1/3

Cold Fear

Can Gülay 3.06.2010 - 12:31
Darkworks, Alone In The Dark 4'ten sonra Cold Fear'la geri döndü!
Platformlar PlayStation 2
Cold Fear
  • Yapımcı - Yayıncı Darkworks - Ubisoft
  • Çoklu Oyuncu: Yok
  • Oyun Türü: Aksiyon
Merlin Puanı 78
Artılar Fırtınayı çok iyi bir şekilde hissettiren fizik motoru ve etkileyici atmosfer.
Eksiler Nişan alırken hedeflemede yaşanan problemler, grafikler ve save sistemi daha iyi olabilirdi.

Sanırım Prince of Persia ve Splinter Cell gibi oyunların altına imzasını atmış olan Ubi Soft, oyun piyasasında son birkaç yılın en büyük çıkış gösteren isimlerinin başında geliyor.

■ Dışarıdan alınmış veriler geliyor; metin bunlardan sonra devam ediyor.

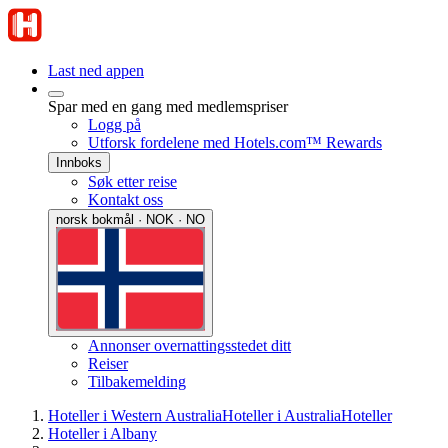
Last ned appen
Spar med en gang med medlemspriser
Logg på
Utforsk fordelene med Hotels.com™ Rewards
Innboks
Søk etter reise
Kontakt oss
norsk bokmål · NOK · NO
Annonser overnattingsstedet ditt
Reiser
Tilbakemelding
Hoteller i Western Australia
Hoteller i Australia
Hoteller
Hoteller i Albany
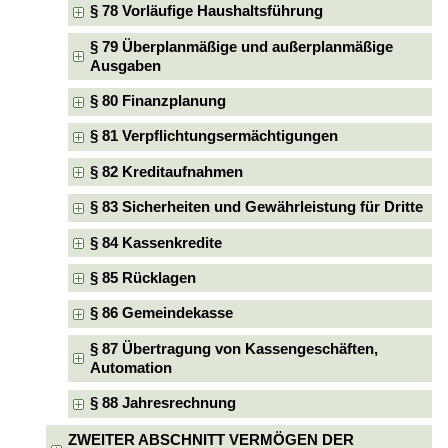
§ 78 Vorläufige Haushaltsführung
§ 79 Überplanmäßige und außerplanmäßige
Ausgaben
§ 80 Finanzplanung
§ 81 Verpflichtungsermächtigungen
§ 82 Kreditaufnahmen
§ 83 Sicherheiten und Gewährleistung für Dritte
§ 84 Kassenkredite
§ 85 Rücklagen
§ 86 Gemeindekasse
§ 87 Übertragung von Kassengeschäften,
Automation
§ 88 Jahresrechnung
ZWEITER ABSCHNITT VERMÖGEN DER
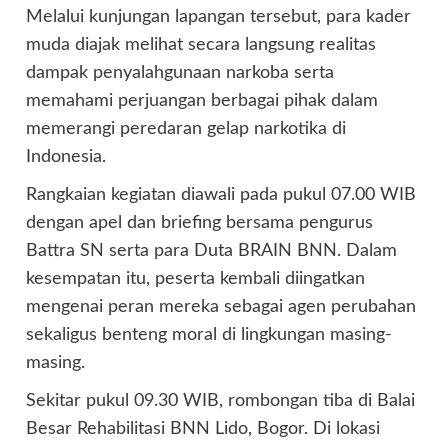
Melalui kunjungan lapangan tersebut, para kader
muda diajak melihat secara langsung realitas
dampak penyalahgunaan narkoba serta
memahami perjuangan berbagai pihak dalam
memerangi peredaran gelap narkotika di
Indonesia.
Rangkaian kegiatan diawali pada pukul 07.00 WIB
dengan apel dan briefing bersama pengurus
Battra SN serta para Duta BRAIN BNN. Dalam
kesempatan itu, peserta kembali diingatkan
mengenai peran mereka sebagai agen perubahan
sekaligus benteng moral di lingkungan masing-
masing.
Sekitar pukul 09.30 WIB, rombongan tiba di Balai
Besar Rehabilitasi BNN Lido, Bogor. Di lokasi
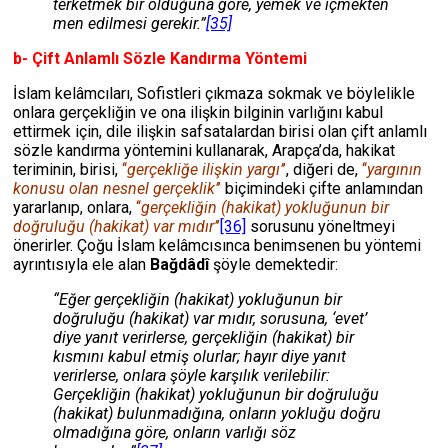
terketmek bir olduğuna göre, yemek ve içmekten
men edilmesi gerekir.”
[35]
b- Çift Anlamlı Sözle Kandırma Yöntemi
İslam kelâmcıları, Sofistleri çıkmaza sokmak ve böylelikle
onlara gerçekliğin ve ona ilişkin bilginin varlığını kabul
ettirmek için, dile ilişkin safsatalardan birisi olan çift anlamlı
sözle kandırma yöntemini kullanarak, Arapça’da, hakikat
teriminin, birisi,
‘‘
gerçekliğe ilişkin yargı’
’
, diğeri de,
‘‘
yargının
konusu olan nesnel gerçeklik’
’
biçimindeki çifte anlamından
yararlanıp, onlara,
‘‘
gerçekliğin (hakikat) yokluğunun bir
doğruluğu (hakikat) var mıdır’
’
[36]
sorusunu yöneltmeyi
önerirler. Çoğu İslam kelâmcısınca benimsenen bu yöntemi
ayrıntısıyla ele alan
Bağdâdî
şöyle demektedir:
“Eğer gerçekliğin (hakikat) yokluğunun bir
doğruluğu (hakikat) var mıdır, sorusuna, ‘evet’
diye yanıt verirlerse, gerçekliğin (hakikat) bir
kısmını kabul etmiş olurlar; hayır diye yanıt
verirlerse, onlara şöyle karşılık verilebilir:
Gerçekliğin (hakikat) yokluğunun bir doğruluğu
(hakikat) bulunmadığına, onların yokluğu doğru
olmadığına göre, onların varlığı söz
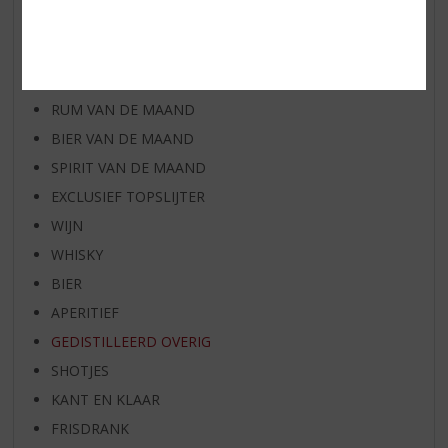
AANBIEDINGEN
WIJN VAN DE MAAND
WHISKY VAN DE MAAND
RUM VAN DE MAAND
BIER VAN DE MAAND
SPIRIT VAN DE MAAND
EXCLUSIEF TOPSLIJTER
WIJN
WHISKY
BIER
APERITIEF
GEDISTILLEERD OVERIG
SHOTJES
KANT EN KLAAR
FRISDRANK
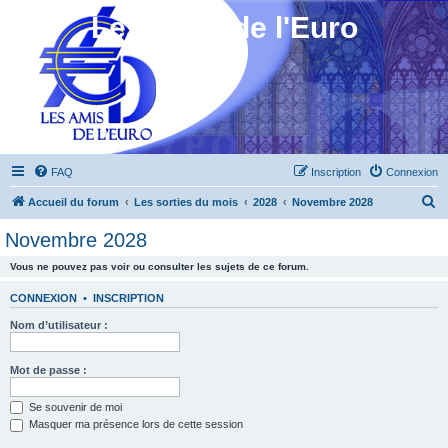
Les Amis de l'Euro
FAQ
Inscription
Connexion
R
Accueil du forum
Les sorties du mois
2028
Novembre 2028
e
Novembre 2028
c
Vous ne pouvez pas voir ou consulter les sujets de ce forum.
h
e
CONNEXION
•
INSCRIPTION
r
Nom d’utilisateur :
c
h
Mot de passe :
e
Se souvenir de moi
r
Masquer ma présence lors de cette session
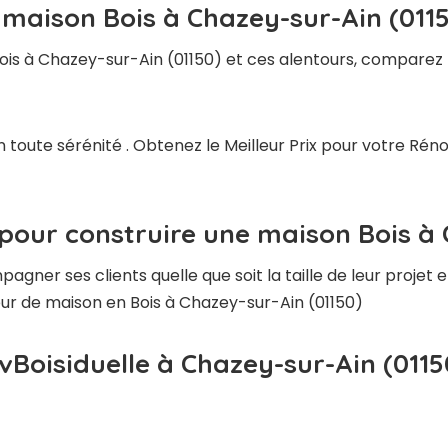
 maison Bois à Chazey-sur-Ain (011
ois à Chazey-sur-Ain (01150) et ces alentours, comparez l
n toute sérénité . Obtenez le Meilleur Prix pour votre Ré
pour construire une maison Bois à 
ner ses clients quelle que soit la taille de leur projet e
teur de maison en Bois à Chazey-sur-Ain (01150)
vBoisiduelle à Chazey-sur-Ain (0115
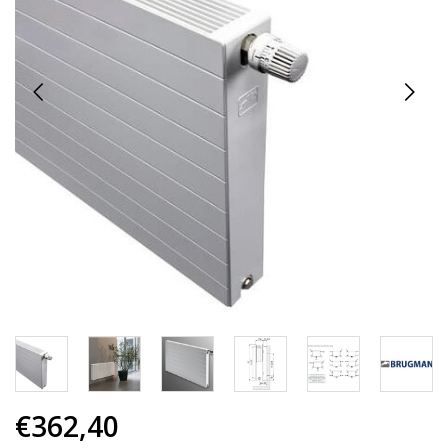
€362,40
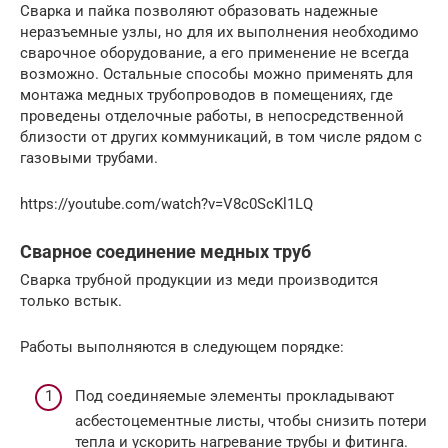
Сварка и пайка позволяют образовать надежные
неразъемные узлы, но для их выполнения необходимо
сварочное оборудование, а его применение не всегда
возможно. Остальные способы можно применять для
монтажа медных трубопроводов в помещениях, где
проведены отделочные работы, в непосредственной
близости от других коммуникаций, в том числе рядом с
газовыми трубами.
https://youtube.com/watch?v=V8c0ScKl1LQ
Сварное соединение медных труб
Сварка трубной продукции из меди производится
только встык.
Работы выполняются в следующем порядке:
Под соединяемые элементы прокладывают
асбестоцементные листы, чтобы снизить потери
тепла и ускорить нагревание трубы и фитинга.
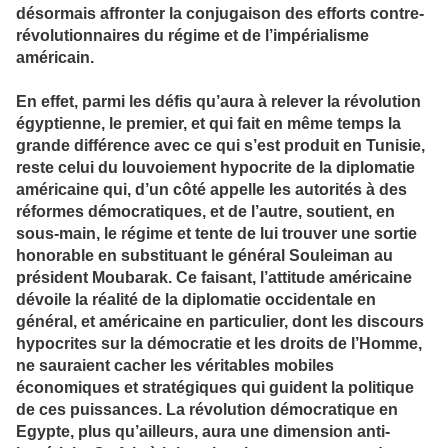
désormais affronter la conjugaison des efforts contre-
révolutionnaires du régime et de l’impérialisme
américain.
En effet, parmi les défis qu’aura à relever la révolution
égyptienne, le premier, et qui fait en même temps la
grande différence avec ce qui s’est produit en Tunisie,
reste celui du louvoiement hypocrite de la diplomatie
américaine qui, d’un côté appelle les autorités à des
réformes démocratiques, et de l’autre, soutient, en
sous-main, le régime et tente de lui trouver une sortie
honorable en substituant le général Souleiman au
président Moubarak. Ce faisant, l’attitude américaine
dévoile la réalité de la diplomatie occidentale en
général, et américaine en particulier, dont les discours
hypocrites sur la démocratie et les droits de l’Homme,
ne sauraient cacher les véritables mobiles
économiques et stratégiques qui guident la politique
de ces puissances. La révolution démocratique en
Egypte, plus qu’ailleurs, aura une dimension anti-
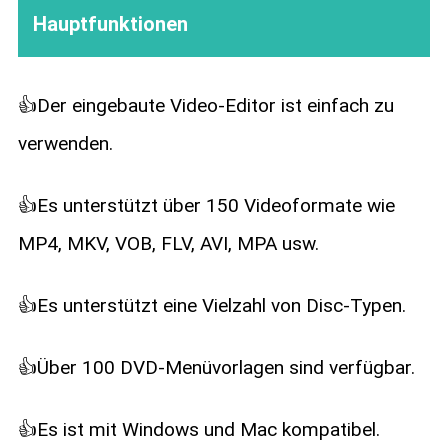
Hauptfunktionen
👍Der eingebaute Video-Editor ist einfach zu
verwenden.
👍Es unterstützt über 150 Videoformate wie
MP4, MKV, VOB, FLV, AVI, MPA usw.
👍Es unterstützt eine Vielzahl von Disc-Typen.
👍Über 100 DVD-Menüvorlagen sind verfügbar.
👍Es ist mit Windows und Mac kompatibel.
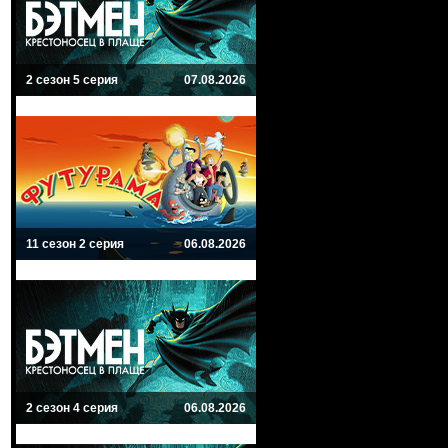
2 сезон 5 серия
07.08.2026
11 сезон 2 серия
06.08.2026
2 сезон 4 серия
06.08.2026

Benim Ubi Soft’un son oyunlarından biri olan Cold Fear’ı heyecanla beklememin asıl nedeni ise oyunun yapımcı firmasınını Alone in the Dark: The New Nightmare’den hatırlayacağımız Darkworks olması. Darkworks uzun zamandır sessiz sakin duruyordu ve nihayet Cold Fear ile oyun piyasasına dönüş yaptı.

Cehennem sınırındaki gemide herkes ölüydü...

Kusursuz bir fırtınada gizli bir Rus gemisinden tehlikeli ve garip sinyaller gönderilmektedir. Deneyimli sahil güvenlik görevlisi Tom Hansen olarak siz bu geminin güvertesini incelemeye gidiyorsunuz ve askeri kontrol ekibinin öldüğünü anlıyorsunuz. Hansen gemide neler olup bittiğini anlamaya çalışırken korkmuş ve gördükleri her canlıya ateş eden Ruslarla karşılaşıyor; fakat kahramanımız asıl tehlikenin gemide bulunan mutantlar olduğunu anlamakta gecikmiyor. Tüm bunların yanında içinde bulunduğunuz geminin başı boş bir şekilde fırtınaya boyun eğmesi ve alt kamaralardan kan kokan ürkütücü seslerin gelmesi olayı içinden çıkılamaz bir hâle sokuyor.

Cold Fear

Daha oyuna başlar başlamaz fizik motorunun etkileyiciliğiyle karşılaşıyorsunuz. Bulunduğunuz geminin dalgalarla dövülmesi, suların güverteye dolması, geminin beşik gibi sallanması, rüzgar, gök gürültüsü ve yağmur atmosferin çok sağlam olduğunu daha ilk dakikalardan kendini belli ediyor. Tüm bunların oynanışa yansıması ise işin asıl iyi olan tarafı. Karakterimiz güverte de yürürken rüzgardan korunmak için bir eliyle yüzünü kapatıyor, nişan alırken zorlanıyor ve hatta büyük dalgaların etkisiyle doğrulan güverte üstünde kayıp metrelerce sürüklenebiliyor, bunun sonucunda denize düşüp ölebilmeniz bile mümkün.

Bu şoku atlattıktan sonra alt kamaralara indikçe oyunun klostrofobik havası hissedilmeye başlanıyor ve kendinizi aksiyon tarafı biraz daha ağır basan Survival Horror tarzı bir aksiyon/maceranın içinde buluyorsunuz. Kahramanımız telsizi yardımıyla aldığı görevleri gemi içerisinde yerine getirmeye çalışıyor ve yaşanan garip olayların cevaplarını arıyor. Bu cevapları ararken de kendimizi Ruslarla birlikte mutantların ve Alien filminden fırlamış yaratıkların arasında buluyoruz. Oyunun geneli belli panelleri aktif hale getirip kilitli kapıları açmaktan ve ulaşılamayan yerlere gidip bilgi ve kodları edinmekten oluşuyor. Tabi tüm bunları yapmak bu kadar basit değil, bir defa oyunun atmosferi her yeni bir odaya girişinizde içinizi bir parça daha kemirip tedirgin olmanızı sağlıyor, bunun dışında rastlayacağınız ani şok olaylarla bol bol irkilmeniz de olası. Oyunu oynadıkça ‘’Ahh keşke oturup biraz kafa yoracağımız bulmacalar olsaydı.’’ diyorsunuz ama ne yazık ki bu tip puzzle’lara rastlamak pek mümkün değil. Dolayısıyla oyun bir yerden sonra biraz monotonlaşıyor; fakat emin olun oyunun atmosferi oynanabilirlik açısından tek başına yetiyor ve oyunu bir kenara atıp bırakmanıza engel oluyor.